E aqui chegamos ao centro de tudo, à origem do riso, que paradoxalmente é também a origem daquela ideia de sair do caminho que o escritor sempre teve na cabeça. Para o crítico literário Mikkel Frantzen, o riso (demoníaco) do austríaco é produto do desespero.² Muito corretamente, Frantzen relaciona o programa filosófico do riso de Bernhard com Kierkegaard. O filósofo e teólogo dinamarquês se questionou se rir não seria na verdade outra forma de chorar. Como Frantzen conta em seu artigo, algumas pessoas desesperadas não conseguem pôr fim à sua provação.
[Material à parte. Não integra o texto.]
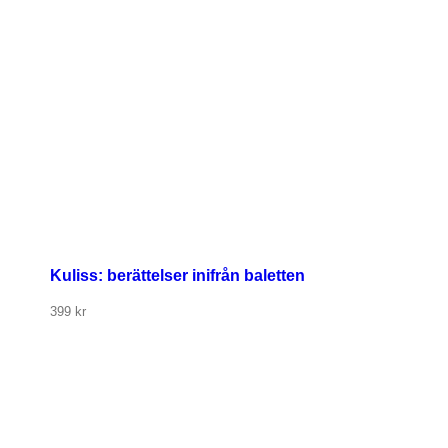
Kuliss: berättelser inifrån baletten
399
kr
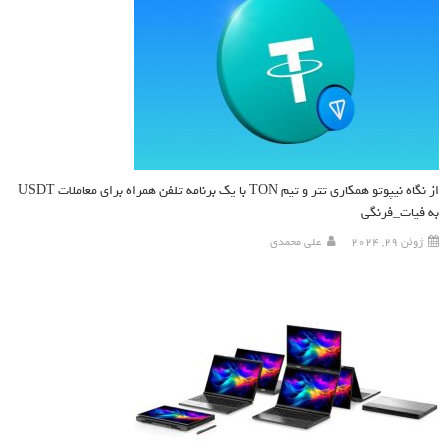
از نگاه نیپوتو همکاری تتر و تیم TON با یک برنامه تلفن همراه برای معاملات USDT
به فیات_فرنگی
ژوئن 29, 2024
علی محمدی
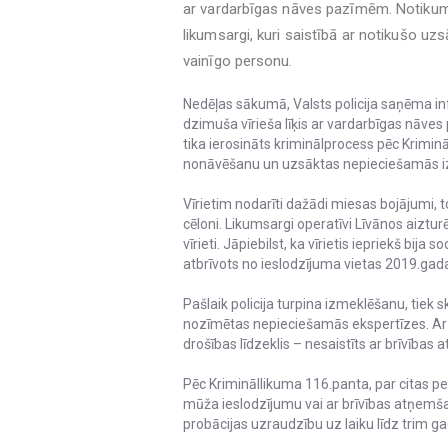
ar vardarbīgas nāves pazīmēm. Notikuma
likumsargi, kuri saistībā ar notikušo uz
vainīgo personu.
Nedēļas sākumā, Valsts policija saņēma inf
dzimuša vīrieša līķis ar vardarbīgas nāv
tika ierosināts kriminālprocess pēc Krimin
nonāvēšanu un uzsāktas nepieciešamās i
Vīrietim nodarīti dažādi miesas bojājumi, t
cēloni. Likumsargi operatīvi Līvānos aizt
vīrieti. Jāpiebilst, ka vīrietis iepriekš bij
atbrīvots no ieslodzījuma vietas 2019.gad
Pašlaik policija turpina izmeklēšanu, tiek 
nozīmētas nepieciešamās ekspertīzes. Ar 
drošības līdzeklis – nesaistīts ar brīvības
Pēc Krimināllikuma 116.panta, par citas p
mūža ieslodzījumu vai ar brīvības atņemša
probācijas uzraudzību uz laiku līdz trim g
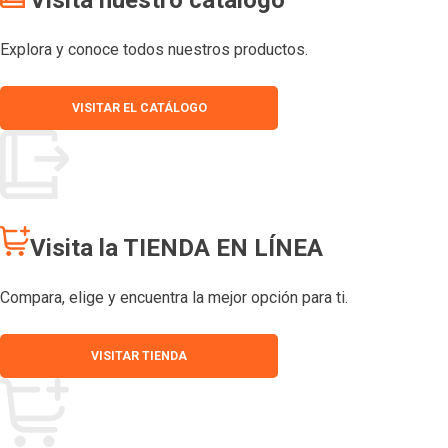
Explora y conoce todos nuestros productos.
VISITAR EL CATÁLOGO
Visita la TIENDA EN LÍNEA
Compara, elige y encuentra la mejor opción para ti.
VISITAR TIENDA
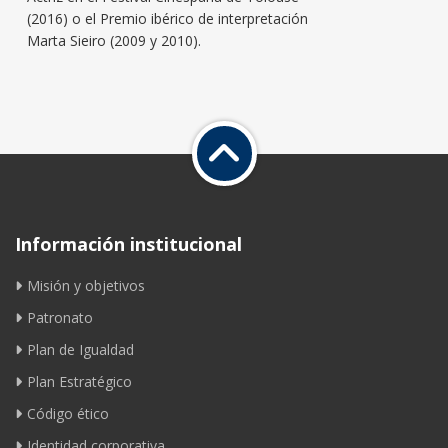
(2016) o el Premio ibérico de interpretación
Marta Sieiro (2009 y 2010).
Información institucional
Misión y objetivos
Patronato
Plan de Igualdad
Plan Estratégico
Código ético
Identidad corporativa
Além do mais, de alguma forma, elas se apegam a isso e aproveitam para mostrar que têm motivos para se rebelarem contra a vida. Para essas pessoas, o mais importante é “ter o seu tormento à mão para provar que têm razão”. Nesse sentido, não parece coincidência que o título em inglês do ciclo autobiográfico de Bernhard seja Gathering Evidence, porque foi basicamente isso que ele fez livro após livro: recolher provas contra Salzburgo, contra o povo austríaco, contra o absurdo da própria existência.
 
Se olharmos por trás da fachada dos livros de Bernhard, veremos que por trás das risadas e das conversas ruins também há muita dor. Em Mestres antigos, entre diatribe e diatribe, é possível vislumbrar o sofrimento pela perda da mulher com quem compartilhou sua vida; em Árvores abatidas, o narrador é tão duro consigo mesmo quanto com os participantes do jantar “artístico” organizado pelos Auersbergers e acaba reconhecendo que somos todos tão “insuportáveis ​​​​e repugnantes” quanto as pessoas que desprezamos. Bernhard estava muito consciente do que estava fazendo com seu programa filosófico-cômico. O protagonista de Extinção, Murau, tenta superar o ódio de sua origem escrevendo um livro sobre tudo o que o marcou: “tudo o que ele registrar por escrito nessa história se apagará”, então deixará de doer. O livro (que, claro, se chamaria “Extinção”) seria “uma tragédia” e, ao mesmo tempo, “uma comédia pérfida e perfeita”.
 
Também parece típico de uma comédia que o Festival de Salzburgo, o mesmo do “escândalo das luzes de emergência” e que ele escreveu tenha sido organizado “para cobrir a lama daquela cidade durante meses”, tenha usado a sua figura como isca há alguns anos.³ Não sei o que Bernhard pensaria se soubesse disso. Talvez ele não ficasse muito surpreso. Afinal, a mesma coisa aconteceu com Mozart. Segundo um site promocional da cidade, Salzburgo ganhou o direito de ser chamada de “cidade de Mozart”, embora a relação do compositor com ela não fosse propriamente idílica. Embora Mozart tenha dito que não havia nada de musical em Salzburgo, que quem assistia aos seus concertos era como mesas ou cadeiras, não há nada na cidade, chocolates, lembranças etc., que não nos lembre disso a cada passo.
 
Notas:
1 Franklin, R. “The Bleak Laughter of Thomas Bernhard”. The New Yorker, 17 de dezembro de 2006.
 
2 Frantzen, M. “The Demonic Comedy of Thomas Bernhard”. Journal of Austrian Studies, 2017, 50 (1-2): 89-108.
 
3 Amón R. “Thomas Bernhard ejerce como reclamo de su odiado Salzburgo”. El País, 7 de agosto de 2016. 


* Este texto é a tradução livre de “Thomas Bernhard: las carcajadas (desesperadas) de un hater”, publicado aqui em Jot Down.